Disney snapped up the rights the same year in which the book was published (1997), which prompted Warner Bros to hurry production on their critically-panned shark-based movie Deep Blue Sea. Since that time, Meg has gone through various drafts and various studios, and has looked like it might be made more than once. However now it really appears as if it's stopped treading water and last year, thanks to Jurassic World's monster success, it reared up again with Hostel director Eli Roth considering directing. He has since dropped out of the project.
For those unfamiliar with the 1997 source novel written by Steve Atlen, it tells the story of two men – United States Navy deep sea diver Jonas Taylor and old friend Masao Tanaka – who have to stop a group of ancient megalodons (aka 60-foot giant sharks) that have survived to the present day from escaping the Mariana Trench and heading to California's coastline.
As you may have guessed, the pair turn out to be less than successful in containing all the creatures, and that's when going back into the water becomes a much more foolish idea than forgetting to squirt on some sun cream when you're planning a beach day.

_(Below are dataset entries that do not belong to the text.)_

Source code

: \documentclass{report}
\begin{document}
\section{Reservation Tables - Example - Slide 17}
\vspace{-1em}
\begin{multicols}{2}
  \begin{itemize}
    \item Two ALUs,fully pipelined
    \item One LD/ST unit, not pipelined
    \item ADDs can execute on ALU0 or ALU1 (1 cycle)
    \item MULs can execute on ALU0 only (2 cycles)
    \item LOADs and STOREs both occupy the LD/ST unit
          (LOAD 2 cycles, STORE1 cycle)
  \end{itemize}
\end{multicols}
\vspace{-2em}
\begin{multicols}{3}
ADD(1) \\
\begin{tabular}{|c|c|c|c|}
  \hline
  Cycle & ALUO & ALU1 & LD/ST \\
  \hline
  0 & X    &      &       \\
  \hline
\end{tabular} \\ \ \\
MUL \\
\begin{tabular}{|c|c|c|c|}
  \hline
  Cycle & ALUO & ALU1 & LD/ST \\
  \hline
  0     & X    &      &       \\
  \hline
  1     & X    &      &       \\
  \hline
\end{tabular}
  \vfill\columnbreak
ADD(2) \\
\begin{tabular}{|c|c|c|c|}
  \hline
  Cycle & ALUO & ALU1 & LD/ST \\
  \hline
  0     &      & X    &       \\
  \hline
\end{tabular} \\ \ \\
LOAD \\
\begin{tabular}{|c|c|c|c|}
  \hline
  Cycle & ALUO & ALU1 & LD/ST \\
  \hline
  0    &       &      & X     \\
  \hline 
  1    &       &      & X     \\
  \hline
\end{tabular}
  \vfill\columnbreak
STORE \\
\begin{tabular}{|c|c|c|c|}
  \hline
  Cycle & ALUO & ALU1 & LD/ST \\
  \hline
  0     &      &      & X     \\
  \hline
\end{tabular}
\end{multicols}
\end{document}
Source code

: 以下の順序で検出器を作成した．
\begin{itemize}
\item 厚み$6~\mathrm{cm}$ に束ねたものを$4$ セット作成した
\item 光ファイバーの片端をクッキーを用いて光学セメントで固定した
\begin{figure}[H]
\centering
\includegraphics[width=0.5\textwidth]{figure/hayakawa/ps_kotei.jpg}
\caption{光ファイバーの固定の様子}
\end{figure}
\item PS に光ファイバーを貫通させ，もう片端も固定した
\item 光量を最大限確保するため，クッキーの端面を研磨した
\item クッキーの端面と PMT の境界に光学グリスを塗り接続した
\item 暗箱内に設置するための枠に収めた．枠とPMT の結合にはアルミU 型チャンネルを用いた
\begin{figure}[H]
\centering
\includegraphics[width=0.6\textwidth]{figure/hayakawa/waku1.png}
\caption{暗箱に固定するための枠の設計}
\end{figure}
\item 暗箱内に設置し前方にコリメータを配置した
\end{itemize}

For the new version of the film, the location has been switched to China rather than California, a move that has helped score the country's Gravity Pictures to share in the production costs.
At the moment, the development sits with Warner Bros, working with a script by Dean Georgaris (The Manchurian Candidate), producers Belle Avery, Lorenzo di Bonaventura and Colin Wilson on board and potential director Turteltaub. But it's still quite up in the air as to whether it will truly make it out of the depths just yet.